On other occasions, the studio played fast and loose with musical numbers,
snipping them out and recycling them later. A split-screen technique is
used to show Cyd Charisse and Joan Crawford, both performing TWO-FACED
WOMAN. Charisse's version was cut from THE BAND WAGON (1953). It's slinky
and sexy. The same year, the song was re-used in Crawford's TORCH SONG,
where she performs it in an odd costume and "tropical" makeup. This version—the
one that was used—is grotesque. (The crowning detail is that neither actress
actually sang the song; it was dubbed for both movies by a singer named
India Adams.)
By using earlier versions of scenes that later made it into films,
the movie allows us to compare performances. Usually that means noticing
the differences. With Fred Astaire, it means noting the incredible similarities.

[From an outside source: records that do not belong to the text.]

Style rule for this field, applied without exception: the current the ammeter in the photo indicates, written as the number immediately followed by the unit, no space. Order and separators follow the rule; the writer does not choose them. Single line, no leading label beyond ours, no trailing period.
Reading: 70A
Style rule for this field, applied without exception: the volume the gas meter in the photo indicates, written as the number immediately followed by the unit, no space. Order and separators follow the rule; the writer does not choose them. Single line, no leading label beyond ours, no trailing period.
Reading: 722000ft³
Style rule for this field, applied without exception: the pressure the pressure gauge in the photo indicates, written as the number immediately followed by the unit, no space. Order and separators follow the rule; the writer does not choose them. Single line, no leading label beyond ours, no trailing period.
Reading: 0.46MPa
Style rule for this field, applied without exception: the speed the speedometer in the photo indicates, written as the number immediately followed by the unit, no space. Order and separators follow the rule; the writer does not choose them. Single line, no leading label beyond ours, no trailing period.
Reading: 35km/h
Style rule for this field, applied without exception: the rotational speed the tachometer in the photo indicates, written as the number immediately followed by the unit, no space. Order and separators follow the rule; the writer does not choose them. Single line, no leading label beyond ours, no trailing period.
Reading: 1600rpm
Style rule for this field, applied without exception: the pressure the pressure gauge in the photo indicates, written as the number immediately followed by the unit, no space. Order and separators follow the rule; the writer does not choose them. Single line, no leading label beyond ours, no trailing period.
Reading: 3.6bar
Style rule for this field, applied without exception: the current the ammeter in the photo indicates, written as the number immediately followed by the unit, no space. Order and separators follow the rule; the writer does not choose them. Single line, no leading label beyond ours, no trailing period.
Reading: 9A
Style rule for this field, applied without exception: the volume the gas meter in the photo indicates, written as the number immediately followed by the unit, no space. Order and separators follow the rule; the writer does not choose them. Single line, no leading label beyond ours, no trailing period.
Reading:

Astaire filmed the song-and-dance number "I Wanna Be a Dancin' Man" for
THE BELLE OF NEW YORK (1952), wearing sport clothes. The studio decided
he would look better in formal clothes, and re-shot the scene. Watching
the two numbers side by side, we realize that Astaire was so perfectly
rehearsed and so disciplined that he was able to reproduce the earlier
dance routine down to the smallest detail—while seeming effortlessly improvisational,
of course.
Other stuff you will see here and nowhere else: scenes shot by Judy
Garland for ANNIE GET YOUR GUN before she was fired for personal problems
and replaced by Betty Hutton. Garland singing "Mr. Monotony," later cut
from EASTER PARADE. The "March of the Doagies" production number from THE
HARVEY GIRLS (1946). A Debbie Reynolds solo of "You Are My Lucky Star,"
cut from SINGIN' IN THE RAIN. A fabulous dance duet between Astaire and
Charisse, cut from BRIGADOON. And, from an MGM experiment with "novelty
acts," a musical scene involving a trio of female acrobats who did double-jointed
contortions while singing. (We don't need an explanation to figure out
why that one was cut.)
One of the most sparkling presences in the film is Esther Williams,
the swimming champion who starred in a series of incredibly successful
musicals shot on, and under, the water. She narrates documentary footage
to show how she and her co-stars were apparently able to do choreographed
swimming for entire musical numbers without ever taking a breath. It's
another co-host, Mickey Rooney, who most successfully evokes the atmosphere
at MGM's Culver City lot in those days. MGM, it was said had "more stars
than are in the heavens," and a talent-laden roster of producers and directors
to keep them busy. What is most remarkable, watching this time, is to reflect
that the studio was so rich in talent and imagination, even its outtakes
are worth seeing, half a century later.